Because you probably have a substantial amount in your RRSP that you could use through the Home Buyer’s Plan (HBP) also known as RAP.
The Home Buyer’s Plan (HBP) is a Canada Revenue Agency program that allows you, if you’re a first-time home buyer or haven’t owned a home for the last 5 years, to withdraw up to $25,000 ($50,000 for a couple), tax free, from your registered retirement savings plan (RRSP) to buy or build your home. It’s the perfect opportunity to increase your down payment.
After the second year following your withdrawal, you must begin to repay at least 1/15th of the amount borrowed from your RRSP until you have reimbursed the total amount, over a period of 15 years.
The property to be financed must meet 3 criterias for HBP admissibility:
- must be located on Canadian soil;
- must be purchased or built before October 1st of the year following withdrawal from the RRSP;
- must become the borrower’s principal residence, at the latest one year after purchase or construction.
In order for you to use funds from your RRSP, the amount in question must have been deposited for at least 90 days.
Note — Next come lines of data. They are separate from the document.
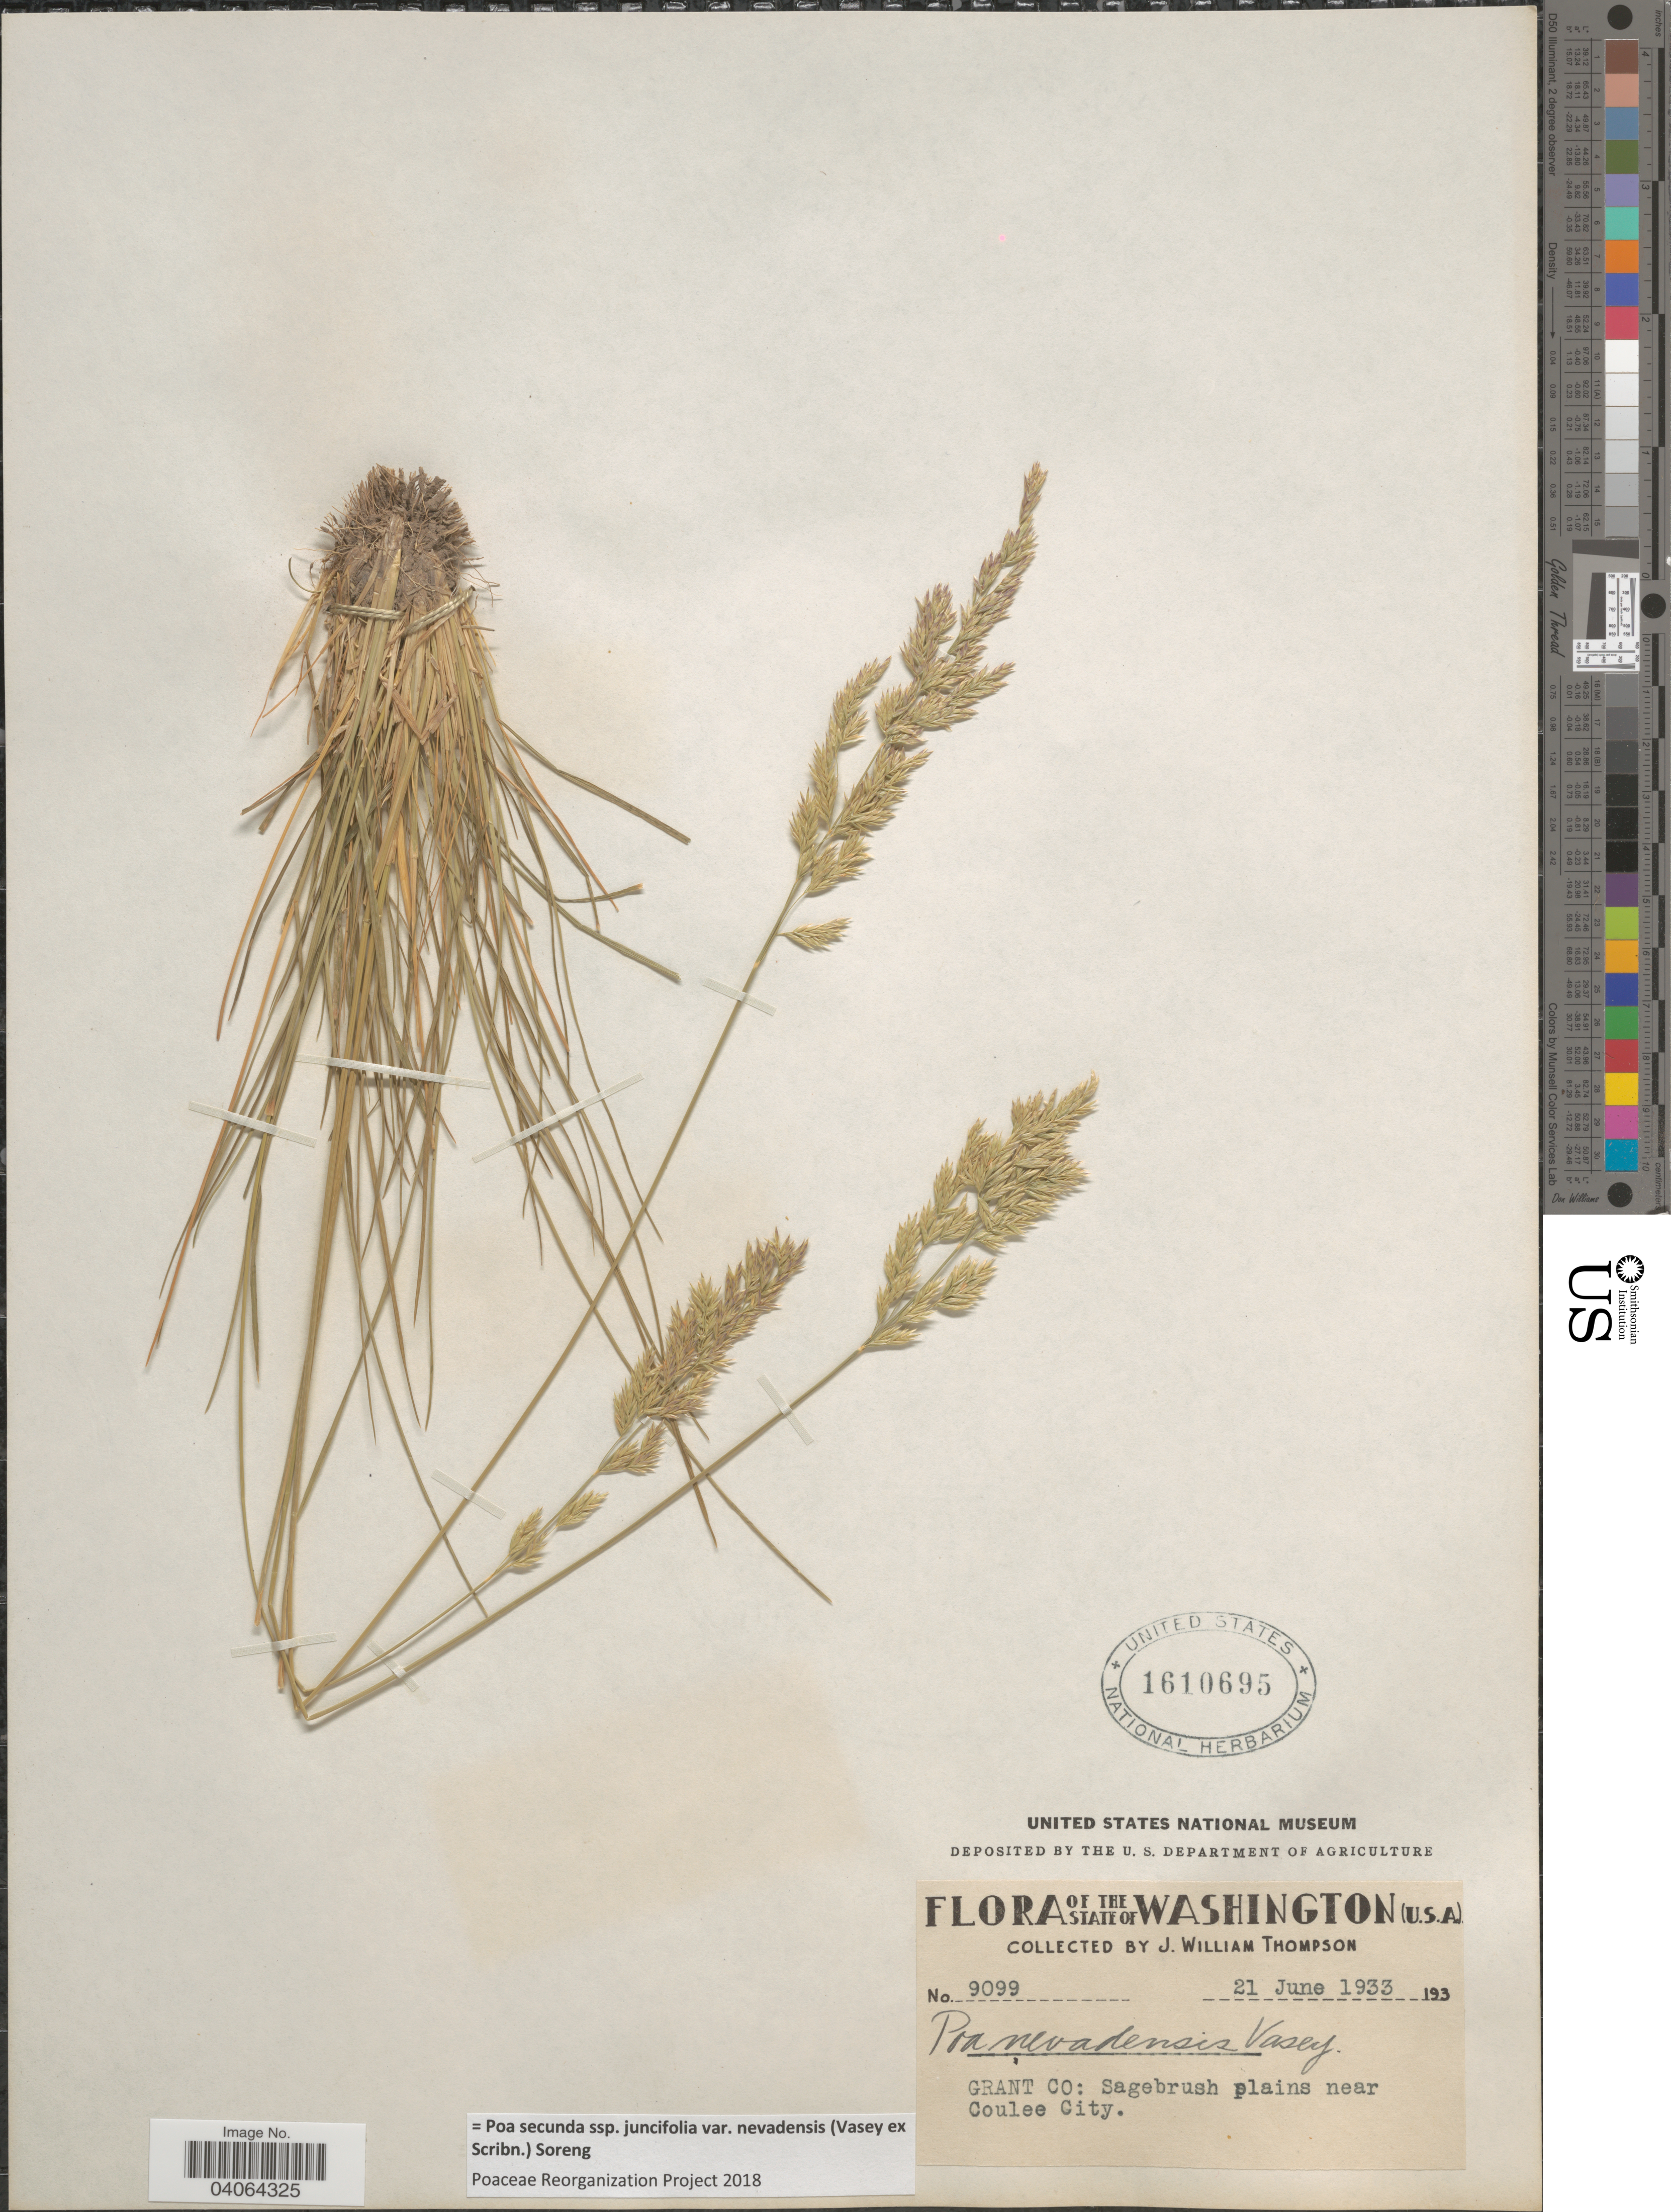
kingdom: Plantae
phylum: Tracheophyta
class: Liliopsida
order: Poales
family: Poaceae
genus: Poa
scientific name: Poa secunda subsp. juncifolia var. nevadensis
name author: (Vasey ex Scribn.) Soreng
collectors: J. W. Thompson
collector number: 9099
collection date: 1933-06-21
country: United States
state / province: Washington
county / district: Grant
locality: Grant Co: Sagebrush plains near Coulee City.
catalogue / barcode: US 1610695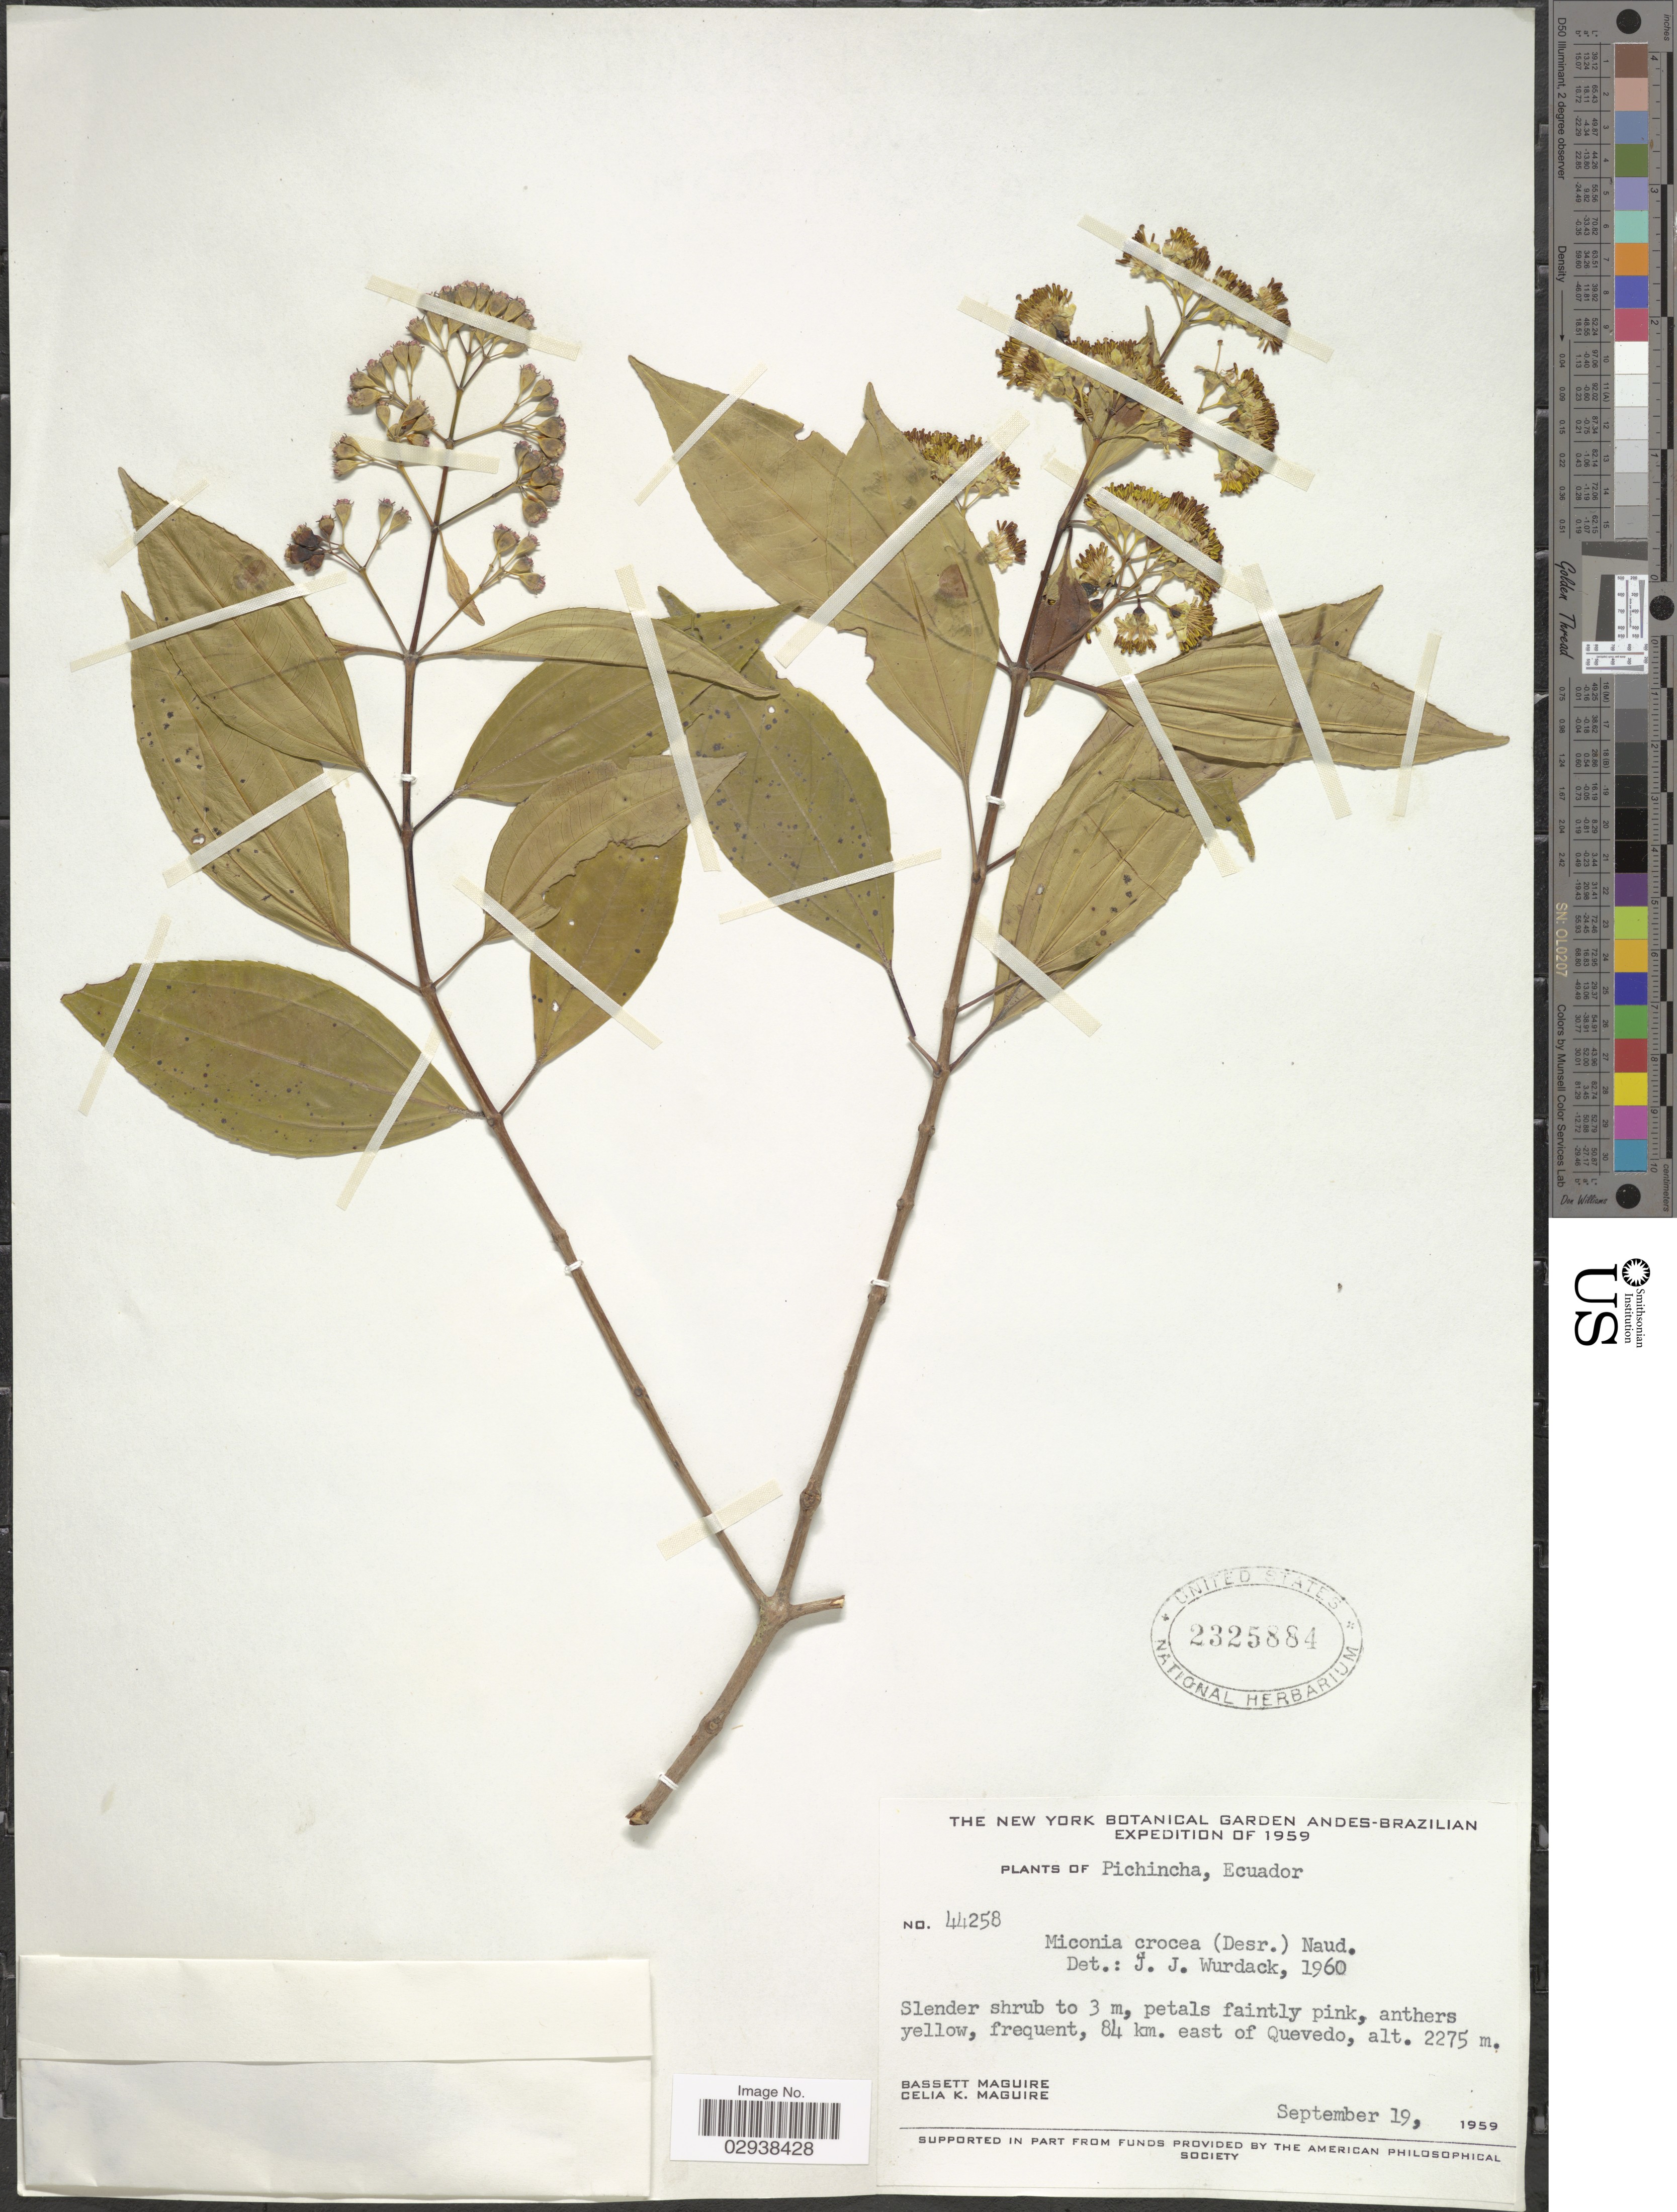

You can take advantage of this program more than once, as long as you have completely reimbursed your previous HPB according to the prescribed deadline.
If you haven’t saved up the admissible $25,000 or if you don’t have an RRSP, you can still benefit from the HBP program by taking out a Laurentian Bank RRSP loan.
The process is simple:
- Step 1: Borrow the necessary amount from Laurentian Bank, taking into account your needs and your unused RRSP contributions.
- Step 2: Invest the borrowed amount into a Laurentian Bank RRSP.
- Step 3: After a minimum of 90 days, withdraw the amount from your RRSP as part of the HBP program and reimburse your loan.
- Result: You are now eligible for a tax return that you can apply towards costs relative to the purchase of your home, such as your down payment, notary fees, etc…!
Remember that you must reimburse each 1/15th of the amount borrowed from your RRS P, over a maximum of 15 years.
This mortgage product is for you if:
- This is your first experience as a homebuyer or you have not owned property for the last 5 years1.
This product is not for you if:
- You do not wish to use your RRSPs to increase your down payment.